Researchers at the University of Tokyo used high-speed cameras to study the wing folding mechanism of spotted ladybugs
Ladybugs are highly mobile insects that can switch between walking and flying easily because of how quickly they can deploy and collapse their wings.
Their wings consist of two stuctures: Forewings called elytra – the hard, red structure with spots that covers the hindwings, soft-membrane wings that are used for flight and covered and protected by the elytra when they’re not flying
Previous studies suggested that up-and-down movements in the abdomen and complex origami-like crease patterns on the wings play an important role in the folding process, but how the simple folding motion produces such an intricate folding shape was a mystery.

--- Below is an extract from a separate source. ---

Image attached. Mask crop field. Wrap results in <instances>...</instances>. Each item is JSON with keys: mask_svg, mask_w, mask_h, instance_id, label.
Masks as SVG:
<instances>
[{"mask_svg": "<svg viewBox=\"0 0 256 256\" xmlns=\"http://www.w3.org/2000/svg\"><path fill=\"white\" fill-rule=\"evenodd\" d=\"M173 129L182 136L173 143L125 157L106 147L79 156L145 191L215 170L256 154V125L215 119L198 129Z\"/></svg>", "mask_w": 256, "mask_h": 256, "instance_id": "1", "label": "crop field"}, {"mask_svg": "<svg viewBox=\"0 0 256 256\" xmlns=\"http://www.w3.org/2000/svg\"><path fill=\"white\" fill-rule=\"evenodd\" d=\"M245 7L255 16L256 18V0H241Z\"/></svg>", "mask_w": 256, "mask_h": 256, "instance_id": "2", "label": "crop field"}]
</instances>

Ladybugs close their elytra before folding their wings, making it difficult to observe the process – but they also can’t be removed to reveal what’s underneath as they’re essential for folding.

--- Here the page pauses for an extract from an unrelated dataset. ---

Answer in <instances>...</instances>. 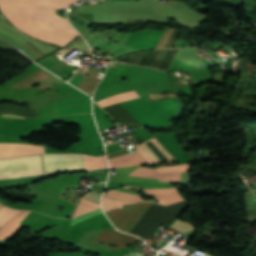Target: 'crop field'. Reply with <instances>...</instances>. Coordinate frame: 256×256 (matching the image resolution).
Returning a JSON list of instances; mask_svg holds the SVG:
<instances>
[{"label": "crop field", "instance_id": "4a817a6b", "mask_svg": "<svg viewBox=\"0 0 256 256\" xmlns=\"http://www.w3.org/2000/svg\"><path fill=\"white\" fill-rule=\"evenodd\" d=\"M170 227L184 233L188 230H191L193 229V227L189 224V223H186V222H182V221H179L177 220L175 223H173Z\"/></svg>", "mask_w": 256, "mask_h": 256}, {"label": "crop field", "instance_id": "5142ce71", "mask_svg": "<svg viewBox=\"0 0 256 256\" xmlns=\"http://www.w3.org/2000/svg\"><path fill=\"white\" fill-rule=\"evenodd\" d=\"M136 203V202H123L116 199L103 197V209L104 211H109L116 208H122L123 204Z\"/></svg>", "mask_w": 256, "mask_h": 256}, {"label": "crop field", "instance_id": "92a150f3", "mask_svg": "<svg viewBox=\"0 0 256 256\" xmlns=\"http://www.w3.org/2000/svg\"><path fill=\"white\" fill-rule=\"evenodd\" d=\"M1 115L4 116L7 119L23 118V117L16 116L14 114H1Z\"/></svg>", "mask_w": 256, "mask_h": 256}, {"label": "crop field", "instance_id": "bc2a9ffb", "mask_svg": "<svg viewBox=\"0 0 256 256\" xmlns=\"http://www.w3.org/2000/svg\"><path fill=\"white\" fill-rule=\"evenodd\" d=\"M100 213H102L101 209H98V210L89 212L87 214L81 215L79 217H76V218L72 219L71 225L73 226V225H75V224H77V223H79V222H81V221H83V220L93 216V215H97V214H100Z\"/></svg>", "mask_w": 256, "mask_h": 256}, {"label": "crop field", "instance_id": "28ad6ade", "mask_svg": "<svg viewBox=\"0 0 256 256\" xmlns=\"http://www.w3.org/2000/svg\"><path fill=\"white\" fill-rule=\"evenodd\" d=\"M98 74H99V71L90 70L86 78L84 79V81L79 86V89L92 95L97 83L99 82V79L96 78Z\"/></svg>", "mask_w": 256, "mask_h": 256}, {"label": "crop field", "instance_id": "214f88e0", "mask_svg": "<svg viewBox=\"0 0 256 256\" xmlns=\"http://www.w3.org/2000/svg\"><path fill=\"white\" fill-rule=\"evenodd\" d=\"M84 197H87V198H89V199L99 203L100 194H98V193H96L94 191H90V192L86 193L84 195Z\"/></svg>", "mask_w": 256, "mask_h": 256}, {"label": "crop field", "instance_id": "f4fd0767", "mask_svg": "<svg viewBox=\"0 0 256 256\" xmlns=\"http://www.w3.org/2000/svg\"><path fill=\"white\" fill-rule=\"evenodd\" d=\"M151 203L124 205L123 209L106 212L117 229L129 232Z\"/></svg>", "mask_w": 256, "mask_h": 256}, {"label": "crop field", "instance_id": "22f410ed", "mask_svg": "<svg viewBox=\"0 0 256 256\" xmlns=\"http://www.w3.org/2000/svg\"><path fill=\"white\" fill-rule=\"evenodd\" d=\"M83 158H84V163H85V166H86V170H87V171H88V170H95V169H96V170H99V169L108 168L104 156H102V157H92V158H93L94 165H95V169H94V165H93V162H92V158H91V157L83 155Z\"/></svg>", "mask_w": 256, "mask_h": 256}, {"label": "crop field", "instance_id": "412701ff", "mask_svg": "<svg viewBox=\"0 0 256 256\" xmlns=\"http://www.w3.org/2000/svg\"><path fill=\"white\" fill-rule=\"evenodd\" d=\"M45 175L85 170L82 155L78 154H45L42 155Z\"/></svg>", "mask_w": 256, "mask_h": 256}, {"label": "crop field", "instance_id": "8a807250", "mask_svg": "<svg viewBox=\"0 0 256 256\" xmlns=\"http://www.w3.org/2000/svg\"><path fill=\"white\" fill-rule=\"evenodd\" d=\"M76 0H0V11L24 33L64 47L79 34L66 18L56 16L54 8L65 9Z\"/></svg>", "mask_w": 256, "mask_h": 256}, {"label": "crop field", "instance_id": "e52e79f7", "mask_svg": "<svg viewBox=\"0 0 256 256\" xmlns=\"http://www.w3.org/2000/svg\"><path fill=\"white\" fill-rule=\"evenodd\" d=\"M39 153H44V147L26 144L0 143V158L18 157Z\"/></svg>", "mask_w": 256, "mask_h": 256}, {"label": "crop field", "instance_id": "00972430", "mask_svg": "<svg viewBox=\"0 0 256 256\" xmlns=\"http://www.w3.org/2000/svg\"><path fill=\"white\" fill-rule=\"evenodd\" d=\"M118 125H120V123H118Z\"/></svg>", "mask_w": 256, "mask_h": 256}, {"label": "crop field", "instance_id": "cbeb9de0", "mask_svg": "<svg viewBox=\"0 0 256 256\" xmlns=\"http://www.w3.org/2000/svg\"><path fill=\"white\" fill-rule=\"evenodd\" d=\"M98 208H100L98 204L93 203L84 198H81V201H80L79 205L77 206L76 211L74 212L72 218L79 216L81 214L87 213L89 211L98 209Z\"/></svg>", "mask_w": 256, "mask_h": 256}, {"label": "crop field", "instance_id": "5a996713", "mask_svg": "<svg viewBox=\"0 0 256 256\" xmlns=\"http://www.w3.org/2000/svg\"><path fill=\"white\" fill-rule=\"evenodd\" d=\"M108 161H109L111 167L130 166V165H136V164L146 162L136 152L118 156V157H114V158H110V159H108Z\"/></svg>", "mask_w": 256, "mask_h": 256}, {"label": "crop field", "instance_id": "dd49c442", "mask_svg": "<svg viewBox=\"0 0 256 256\" xmlns=\"http://www.w3.org/2000/svg\"><path fill=\"white\" fill-rule=\"evenodd\" d=\"M0 26L1 27H4V28H7L9 30H12L16 33H18L19 35H21L23 38H25L29 43H31L34 47H36L38 50H40L42 53L46 54L47 52H50L51 50H53L54 48L52 47H49L45 44H42L40 42H37L35 40H33L35 43H37L39 46H41L44 50H46L47 52H45L43 49H41L39 46H37L35 43H33L31 40H29L27 37L23 36L22 34H20L19 32H17L15 29H13L12 27H10L9 25H7L5 22H3L2 20H0ZM0 27V32L8 35V36H11L12 38L16 39L18 42H20L21 44L26 42V40H24L21 36H19L18 34L12 32V31H9V30H6L4 28H1ZM0 33V37L11 42L12 44L16 45L17 47H19L21 49V51L23 53H25L26 55H28L30 58H32L33 60H35L36 58L44 55L42 54L40 51H38L36 48H34L31 44H29L28 42L23 44L28 50H30L32 53H34L35 55H37L38 57H36L34 54H32L30 51H28L24 46H22L20 43H18L16 40L4 35Z\"/></svg>", "mask_w": 256, "mask_h": 256}, {"label": "crop field", "instance_id": "d9b57169", "mask_svg": "<svg viewBox=\"0 0 256 256\" xmlns=\"http://www.w3.org/2000/svg\"><path fill=\"white\" fill-rule=\"evenodd\" d=\"M106 196L116 198V199H120V200H125V201H140V199H138L137 197L112 192L110 190L106 193Z\"/></svg>", "mask_w": 256, "mask_h": 256}, {"label": "crop field", "instance_id": "d1516ede", "mask_svg": "<svg viewBox=\"0 0 256 256\" xmlns=\"http://www.w3.org/2000/svg\"><path fill=\"white\" fill-rule=\"evenodd\" d=\"M137 167L132 168H118L117 174L128 175ZM122 175H115L109 178L108 181H144V180H155L158 179H151V178H139V177H131V176H122Z\"/></svg>", "mask_w": 256, "mask_h": 256}, {"label": "crop field", "instance_id": "ac0d7876", "mask_svg": "<svg viewBox=\"0 0 256 256\" xmlns=\"http://www.w3.org/2000/svg\"><path fill=\"white\" fill-rule=\"evenodd\" d=\"M41 174L44 173L40 155L0 159V179H13Z\"/></svg>", "mask_w": 256, "mask_h": 256}, {"label": "crop field", "instance_id": "3316defc", "mask_svg": "<svg viewBox=\"0 0 256 256\" xmlns=\"http://www.w3.org/2000/svg\"><path fill=\"white\" fill-rule=\"evenodd\" d=\"M126 188H134V189H138V190H147V192L145 194H142V196H149V197H155V198H160L163 197L167 194L170 193H174L177 192L178 190H176L175 188H164V189H157V188H150V189H141V188H135V187H130V186H126ZM116 190H120V191H125V190H121V189H116ZM116 190H112V191H116ZM120 191H116V192H120ZM125 192H130V191H125ZM125 192H120V193H124V194H129V193H125ZM130 193H134V194H139V193H135V192H130ZM134 194H129V195H133V196H139V195H134ZM156 200V199H154ZM153 201V200H152Z\"/></svg>", "mask_w": 256, "mask_h": 256}, {"label": "crop field", "instance_id": "dafd665d", "mask_svg": "<svg viewBox=\"0 0 256 256\" xmlns=\"http://www.w3.org/2000/svg\"><path fill=\"white\" fill-rule=\"evenodd\" d=\"M136 148L139 150V152L144 156V158L152 165V163L149 161V159L142 153V151L136 146Z\"/></svg>", "mask_w": 256, "mask_h": 256}, {"label": "crop field", "instance_id": "d8731c3e", "mask_svg": "<svg viewBox=\"0 0 256 256\" xmlns=\"http://www.w3.org/2000/svg\"><path fill=\"white\" fill-rule=\"evenodd\" d=\"M97 240L126 247L140 239L131 235L120 233L115 230H103Z\"/></svg>", "mask_w": 256, "mask_h": 256}, {"label": "crop field", "instance_id": "34b2d1b8", "mask_svg": "<svg viewBox=\"0 0 256 256\" xmlns=\"http://www.w3.org/2000/svg\"><path fill=\"white\" fill-rule=\"evenodd\" d=\"M38 110L41 116L91 113V100L82 93Z\"/></svg>", "mask_w": 256, "mask_h": 256}, {"label": "crop field", "instance_id": "733c2abd", "mask_svg": "<svg viewBox=\"0 0 256 256\" xmlns=\"http://www.w3.org/2000/svg\"><path fill=\"white\" fill-rule=\"evenodd\" d=\"M30 212V211H29ZM28 212V213H29ZM27 213V214H28ZM26 214V215H27ZM25 215V216H26ZM25 216L23 217V218H21L19 221H17L16 223H14L10 228H8L7 230H5L3 233H1L0 234V238H2V239H8L13 233H14V231L20 226V222L25 218ZM28 216V215H27ZM26 216V217H27Z\"/></svg>", "mask_w": 256, "mask_h": 256}]
</instances>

So to better study the folding mechanism, researchers based at the University of Tokyo constructed a transparent artificial elytron from ultraviolet light-cured resin, which is often used in nail art, and transplanted it on a spotted ladybug (Coccinella septempunctata) using a silicon impression of an elytron they removed from the ladybug.

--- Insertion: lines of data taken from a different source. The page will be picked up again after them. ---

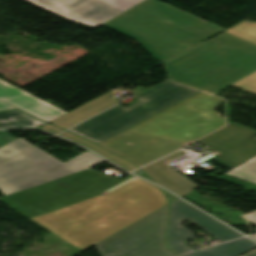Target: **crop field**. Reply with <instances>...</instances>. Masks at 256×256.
<instances>
[{
    "label": "crop field",
    "instance_id": "obj_1",
    "mask_svg": "<svg viewBox=\"0 0 256 256\" xmlns=\"http://www.w3.org/2000/svg\"><path fill=\"white\" fill-rule=\"evenodd\" d=\"M102 161L87 151L63 163L34 147L0 165V200L82 251L169 204L151 183L88 169Z\"/></svg>",
    "mask_w": 256,
    "mask_h": 256
},
{
    "label": "crop field",
    "instance_id": "obj_2",
    "mask_svg": "<svg viewBox=\"0 0 256 256\" xmlns=\"http://www.w3.org/2000/svg\"><path fill=\"white\" fill-rule=\"evenodd\" d=\"M222 102L201 92L100 145L141 167L223 127Z\"/></svg>",
    "mask_w": 256,
    "mask_h": 256
},
{
    "label": "crop field",
    "instance_id": "obj_3",
    "mask_svg": "<svg viewBox=\"0 0 256 256\" xmlns=\"http://www.w3.org/2000/svg\"><path fill=\"white\" fill-rule=\"evenodd\" d=\"M103 26L137 40L162 62L224 31L154 0Z\"/></svg>",
    "mask_w": 256,
    "mask_h": 256
},
{
    "label": "crop field",
    "instance_id": "obj_4",
    "mask_svg": "<svg viewBox=\"0 0 256 256\" xmlns=\"http://www.w3.org/2000/svg\"><path fill=\"white\" fill-rule=\"evenodd\" d=\"M165 67L171 79L214 94L256 72V45L224 33Z\"/></svg>",
    "mask_w": 256,
    "mask_h": 256
},
{
    "label": "crop field",
    "instance_id": "obj_5",
    "mask_svg": "<svg viewBox=\"0 0 256 256\" xmlns=\"http://www.w3.org/2000/svg\"><path fill=\"white\" fill-rule=\"evenodd\" d=\"M197 92L199 91L166 81L136 96L140 102L128 108L118 105L69 131L99 144Z\"/></svg>",
    "mask_w": 256,
    "mask_h": 256
},
{
    "label": "crop field",
    "instance_id": "obj_6",
    "mask_svg": "<svg viewBox=\"0 0 256 256\" xmlns=\"http://www.w3.org/2000/svg\"><path fill=\"white\" fill-rule=\"evenodd\" d=\"M169 205L95 245L101 256H178L166 248Z\"/></svg>",
    "mask_w": 256,
    "mask_h": 256
},
{
    "label": "crop field",
    "instance_id": "obj_7",
    "mask_svg": "<svg viewBox=\"0 0 256 256\" xmlns=\"http://www.w3.org/2000/svg\"><path fill=\"white\" fill-rule=\"evenodd\" d=\"M182 220H190L221 242L242 236L195 207L178 199L172 202L170 225L167 231L169 248L178 255L194 251L183 244L184 241L193 239L194 236L191 231L181 226L180 221Z\"/></svg>",
    "mask_w": 256,
    "mask_h": 256
},
{
    "label": "crop field",
    "instance_id": "obj_8",
    "mask_svg": "<svg viewBox=\"0 0 256 256\" xmlns=\"http://www.w3.org/2000/svg\"><path fill=\"white\" fill-rule=\"evenodd\" d=\"M68 20L99 26L143 0H27Z\"/></svg>",
    "mask_w": 256,
    "mask_h": 256
},
{
    "label": "crop field",
    "instance_id": "obj_9",
    "mask_svg": "<svg viewBox=\"0 0 256 256\" xmlns=\"http://www.w3.org/2000/svg\"><path fill=\"white\" fill-rule=\"evenodd\" d=\"M255 137L256 132L228 122L225 128L198 142L218 154L213 159L232 169L256 155Z\"/></svg>",
    "mask_w": 256,
    "mask_h": 256
},
{
    "label": "crop field",
    "instance_id": "obj_10",
    "mask_svg": "<svg viewBox=\"0 0 256 256\" xmlns=\"http://www.w3.org/2000/svg\"><path fill=\"white\" fill-rule=\"evenodd\" d=\"M183 155H185L183 150L176 152L143 168V170L156 183L161 184L182 196L199 187L173 170L171 166L167 165Z\"/></svg>",
    "mask_w": 256,
    "mask_h": 256
},
{
    "label": "crop field",
    "instance_id": "obj_11",
    "mask_svg": "<svg viewBox=\"0 0 256 256\" xmlns=\"http://www.w3.org/2000/svg\"><path fill=\"white\" fill-rule=\"evenodd\" d=\"M118 101L114 98L102 95L78 108L67 113L65 116L51 122L56 124L64 129H67L77 123H80L105 109L117 104Z\"/></svg>",
    "mask_w": 256,
    "mask_h": 256
},
{
    "label": "crop field",
    "instance_id": "obj_12",
    "mask_svg": "<svg viewBox=\"0 0 256 256\" xmlns=\"http://www.w3.org/2000/svg\"><path fill=\"white\" fill-rule=\"evenodd\" d=\"M4 101L48 122H51L67 113L33 95L13 97L4 99Z\"/></svg>",
    "mask_w": 256,
    "mask_h": 256
},
{
    "label": "crop field",
    "instance_id": "obj_13",
    "mask_svg": "<svg viewBox=\"0 0 256 256\" xmlns=\"http://www.w3.org/2000/svg\"><path fill=\"white\" fill-rule=\"evenodd\" d=\"M254 248L256 243L247 238H241L181 256H238Z\"/></svg>",
    "mask_w": 256,
    "mask_h": 256
},
{
    "label": "crop field",
    "instance_id": "obj_14",
    "mask_svg": "<svg viewBox=\"0 0 256 256\" xmlns=\"http://www.w3.org/2000/svg\"><path fill=\"white\" fill-rule=\"evenodd\" d=\"M37 124L44 125L47 123L41 122L20 110L0 113V128H39Z\"/></svg>",
    "mask_w": 256,
    "mask_h": 256
},
{
    "label": "crop field",
    "instance_id": "obj_15",
    "mask_svg": "<svg viewBox=\"0 0 256 256\" xmlns=\"http://www.w3.org/2000/svg\"><path fill=\"white\" fill-rule=\"evenodd\" d=\"M60 136L69 138L71 140H74V141L80 143L81 145H83V146L93 150L94 152L108 158L109 160L115 162L116 164L122 166L123 168H125L129 171L137 168V166L135 164L131 163L130 161H128V160H126V159H124V158H122V157H120V156H118V155H116V154H114V153L96 145L95 143H93L89 140L78 137V136H76V135H74V134H72L68 131L60 134Z\"/></svg>",
    "mask_w": 256,
    "mask_h": 256
},
{
    "label": "crop field",
    "instance_id": "obj_16",
    "mask_svg": "<svg viewBox=\"0 0 256 256\" xmlns=\"http://www.w3.org/2000/svg\"><path fill=\"white\" fill-rule=\"evenodd\" d=\"M226 174L256 183V157L232 169Z\"/></svg>",
    "mask_w": 256,
    "mask_h": 256
},
{
    "label": "crop field",
    "instance_id": "obj_17",
    "mask_svg": "<svg viewBox=\"0 0 256 256\" xmlns=\"http://www.w3.org/2000/svg\"><path fill=\"white\" fill-rule=\"evenodd\" d=\"M28 94L29 93L0 80V111L17 109L3 102L1 99L13 97V96L28 95Z\"/></svg>",
    "mask_w": 256,
    "mask_h": 256
},
{
    "label": "crop field",
    "instance_id": "obj_18",
    "mask_svg": "<svg viewBox=\"0 0 256 256\" xmlns=\"http://www.w3.org/2000/svg\"><path fill=\"white\" fill-rule=\"evenodd\" d=\"M226 33L256 44V23L243 22Z\"/></svg>",
    "mask_w": 256,
    "mask_h": 256
},
{
    "label": "crop field",
    "instance_id": "obj_19",
    "mask_svg": "<svg viewBox=\"0 0 256 256\" xmlns=\"http://www.w3.org/2000/svg\"><path fill=\"white\" fill-rule=\"evenodd\" d=\"M32 146L34 145L19 138L12 143L0 148V162Z\"/></svg>",
    "mask_w": 256,
    "mask_h": 256
},
{
    "label": "crop field",
    "instance_id": "obj_20",
    "mask_svg": "<svg viewBox=\"0 0 256 256\" xmlns=\"http://www.w3.org/2000/svg\"><path fill=\"white\" fill-rule=\"evenodd\" d=\"M232 86L238 87L240 89L249 91L253 94H256V73L251 76L233 84Z\"/></svg>",
    "mask_w": 256,
    "mask_h": 256
},
{
    "label": "crop field",
    "instance_id": "obj_21",
    "mask_svg": "<svg viewBox=\"0 0 256 256\" xmlns=\"http://www.w3.org/2000/svg\"><path fill=\"white\" fill-rule=\"evenodd\" d=\"M17 138H15L14 136H12L11 134H9L6 131H0V147L15 140Z\"/></svg>",
    "mask_w": 256,
    "mask_h": 256
},
{
    "label": "crop field",
    "instance_id": "obj_22",
    "mask_svg": "<svg viewBox=\"0 0 256 256\" xmlns=\"http://www.w3.org/2000/svg\"><path fill=\"white\" fill-rule=\"evenodd\" d=\"M39 129L47 130V131H49L51 133H54V134H58V133L64 131V130L59 129V128L55 127V126H52L50 124L44 125L41 128H39Z\"/></svg>",
    "mask_w": 256,
    "mask_h": 256
},
{
    "label": "crop field",
    "instance_id": "obj_23",
    "mask_svg": "<svg viewBox=\"0 0 256 256\" xmlns=\"http://www.w3.org/2000/svg\"><path fill=\"white\" fill-rule=\"evenodd\" d=\"M245 217L247 218L248 221L254 222L256 224V212L245 215ZM251 237L256 240V234L251 235Z\"/></svg>",
    "mask_w": 256,
    "mask_h": 256
},
{
    "label": "crop field",
    "instance_id": "obj_24",
    "mask_svg": "<svg viewBox=\"0 0 256 256\" xmlns=\"http://www.w3.org/2000/svg\"><path fill=\"white\" fill-rule=\"evenodd\" d=\"M134 174L139 175V176H141V177H144V178H146V179L151 180L141 169L138 170L137 172H135ZM151 181H152V180H151Z\"/></svg>",
    "mask_w": 256,
    "mask_h": 256
},
{
    "label": "crop field",
    "instance_id": "obj_25",
    "mask_svg": "<svg viewBox=\"0 0 256 256\" xmlns=\"http://www.w3.org/2000/svg\"><path fill=\"white\" fill-rule=\"evenodd\" d=\"M164 190V189H163ZM164 192H166L167 193V195H168V197L170 198V200L171 201H173V200H175V199H177L178 197H176V196H174V195H172V193H170V192H168V191H166V190H164Z\"/></svg>",
    "mask_w": 256,
    "mask_h": 256
},
{
    "label": "crop field",
    "instance_id": "obj_26",
    "mask_svg": "<svg viewBox=\"0 0 256 256\" xmlns=\"http://www.w3.org/2000/svg\"><path fill=\"white\" fill-rule=\"evenodd\" d=\"M117 93H119V92H117V91H110V92H108V93H106V94H108V95H110V96H113V95H115V94H117Z\"/></svg>",
    "mask_w": 256,
    "mask_h": 256
},
{
    "label": "crop field",
    "instance_id": "obj_27",
    "mask_svg": "<svg viewBox=\"0 0 256 256\" xmlns=\"http://www.w3.org/2000/svg\"><path fill=\"white\" fill-rule=\"evenodd\" d=\"M246 256H256V251L253 252V253H251V254H248V255H246Z\"/></svg>",
    "mask_w": 256,
    "mask_h": 256
}]
</instances>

The researchers then used high-speed cameras to observe the hindwing’s folding and unfolding movements.
They found that ladybugs use the edge and lower surface of the elytron, whose curvature fits the curve shape of the hindwing veins, to fold the wings along crease lines, together along with abdominal lifting movements, which leads to the rubbing and pulling of the hindwings into the storage space on their backs.
‘I wasn’t sure if the ladybug could fold its wings with an artificial elytron made of nail-art resin, ‘ said Dr Kazuya Saito, Assistant Professor of Tokyo’s Institute of Industrial Science and the lead author of the study.
‘So I was surprised when I found out it could.’
The researchers also used micro computed tomography scanning (CT) – an imaging technique that uses x-rays to create cross-sections of a physical object – to investigate the 3D shapes of folded and unfolded wings, and bending points in the rigid area of the soft hindwings to understand how they transform from being rigid and strong for flying, to elastic and foldable.
They found that a curved shape in the veins, similar to carpenter tape, helps support the wings.
Similar tape spring-like structures – strong and firm when extended, but which can be bent and stored in compact form – are widely used in extension booms and hinges of space deployable structures like satellite antennas.
‘The ladybugs’ technique for achieving complex folding is quite fascinating and novel, particularly for researchers in the fields of robotics, mechanics, aerospace and mechanical engineering, ‘ said Dr Saito.